Making a Supplementary Nursing System, Canadian Childbearing Almanac

Cleaning the homemade supplemental nursing system

Cleaning the bottle and teat

Clean and sterilise the bottle and teat as usual—See Sterilising Baby Bottles (National Health Service website, 2016).

Replace feeding tubes frequently

Single use nasogastric feeding tubes are not made to withstand boiling or steam sterilisation which makes them difficult to clean properly. Disposable tubes should therefore be replaced frequently with new. In their fact sheet, the Royal Women’s Hospital, Australia advise replacing tubes (and the syringes used to flush them out) every 24 hours 3. Canadian paediatrician Jack Newman discusses that with careful washing, tubes may be reused for a few days 4.

Cleaning the feeding tube

Rinsing and cleaning tubes quickly after use will remove any milk residue before milk can start to dry in the supply line. Precise cleaning instructions for feeding tubes vary slightly between practitioners. Instructions include:

  1. Push cool boiled water through the feeding tube with a 5ml or 10ml syringe in the end-cap straight after use and repeat several times as needed 5. Warm water for the initial rinse could cause the milk to curdle and stick to the inside of the tubing making cleaning more difficult.
  2. After thoroughly rinsing with cold water, some recommendations advocate flushing the tubes with hot soapy water and then rinsing thoroughly 6 7.
  3. After washing, shaking the tubes (e.g. making a lasso action with the tube) can remove most of the water inside. They can then be left to dry (Newman, 2009) or stored in a clean sealed container in the fridge.

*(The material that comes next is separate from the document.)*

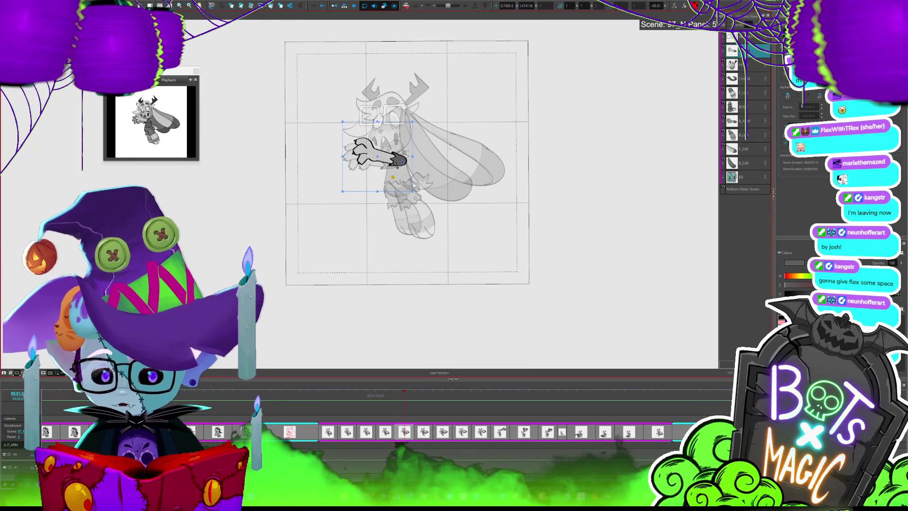
pyautogui.click(328, 432)
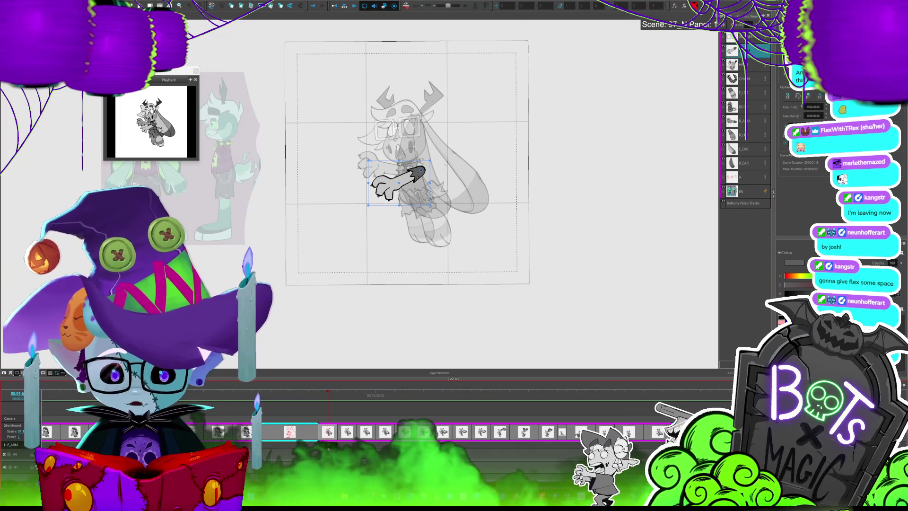
pyautogui.moveTo(339, 395); pyautogui.dragTo(415, 398)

See below for cleaning information from the Royal Women’s Hospital fact sheet, and Counseling the Nursing Mother:

After 24 hours the tube and syringe must be discarded. A new tube and syringe must then be used for the next 24 hours.

As soon as the feed is finished the tubing must be cleaned to avoid milk drying in the tubing and to prevent growth of bacteria:

  • Use a 10ml syringe to flush 10mls of cooled boiled water through the tube.
  • Flush the tube at least 3 times, or more if there is any milk residue visible in the tube.
  • Store the cleaned tube in a sealed clean container or plastic bag in the refrigerator until next use.

After every use the tubing needs to be flushed with cold water, washed with hot soapy water, and then rinsed with clear water.

For cleaning information for tubes supplied with a commercial supplementer—always check the manufacturer’s instructions.



A homemade supplemental nursing system can be used as a way to give your baby supplemental milk at the breast or via finger feeding. It is an alternative to cup feeding, or using a bottle. However it is not suitable for all babies. A supplemental nursing system has a number of disadvantages as well as advantages and is best used under the supervision of an IBCLC lactation consultant or other health professional. This article should be read in conjunction with Breastfeeding With a Supplemental Nursing System.